Progress on Joint Vision and Language Understanding
In this talk, I am going to introduce some of the recent efforts we have made on joint vision and language understanding at Facebook AI Research. First, we study the current dominating "bottom-up attention" features used by state-of-the-art VQA systems, and show that vanilla convolutional feature maps, or grid features, can perform similarly well while offering significant speed-ups to the pipeline. This finding not only gives us better understanding of the problem and the models, but also opens up new opportunities in vision and language research in general. Second, I am going to briefly mention some other new developments in this research direction, including 1) reasoning with both objects and texts in the scene; and 2) making the system more robust to question rephrasing through generative modeling and cycle-consistency training. Finally, I am also introducing the open sourced library from FAIR, Pythia, which helped us won two VQA challenges last year, and hope to further facilitate research for the community.

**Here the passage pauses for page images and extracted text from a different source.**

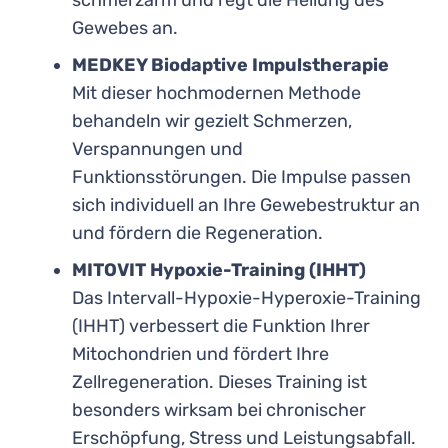
Gewebes an.
MEDKEY Biodaptive Impulstherapie
Mit dieser hochmodernen Methode
behandeln wir gezielt Schmerzen,
Verspannungen und
Funktionsstörungen. Die Impulse passen
sich individuell an Ihre Gewebestruktur an
und fördern die Regeneration.
MITOVIT Hypoxie-Training (IHHT)
Das Intervall-Hypoxie-Hyperoxie-Training
(IHHT) verbessert die Funktion Ihrer
Mitochondrien und fördert Ihre
Zellregeneration. Dieses Training ist
besonders wirksam bei chronischer
Erschöpfung, Stress und Leistungsabfall.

I am a Research Scientist at Facebook AI Research, Menlo Park.
I was a PhD student at Language Technology Institute, Carnegie Mellon University, from September 2012 to Feburary 2018, working mainly with Prof. Abhinav Gupta on computer vision, computational linguistics and the combination of both. Durthing the time at CMU, I had also worked with Prof. Tom Mitchell. In spring 2014, I did an internship in MSR with Prof. C. Lawrence Zitnick. Then in summer 2016 I did an internship in Prof. William T. Freeman's VisCAM group at Google. Before graduation, I also spent time at Google Cloud AI team working with Prof. Fei-Fei Li and Dr. Jia Li.
I graduated with a bachelor's degree in computer science from Zhejiang University, China. During my undergraduate study, I was mainly under the supervision of Prof. Deng Cai in the State Key Laboratory of CAD & CG. I was a summer intern at UCLA in 2011, mainly work with Prof. Jenn Wortman Vaughan.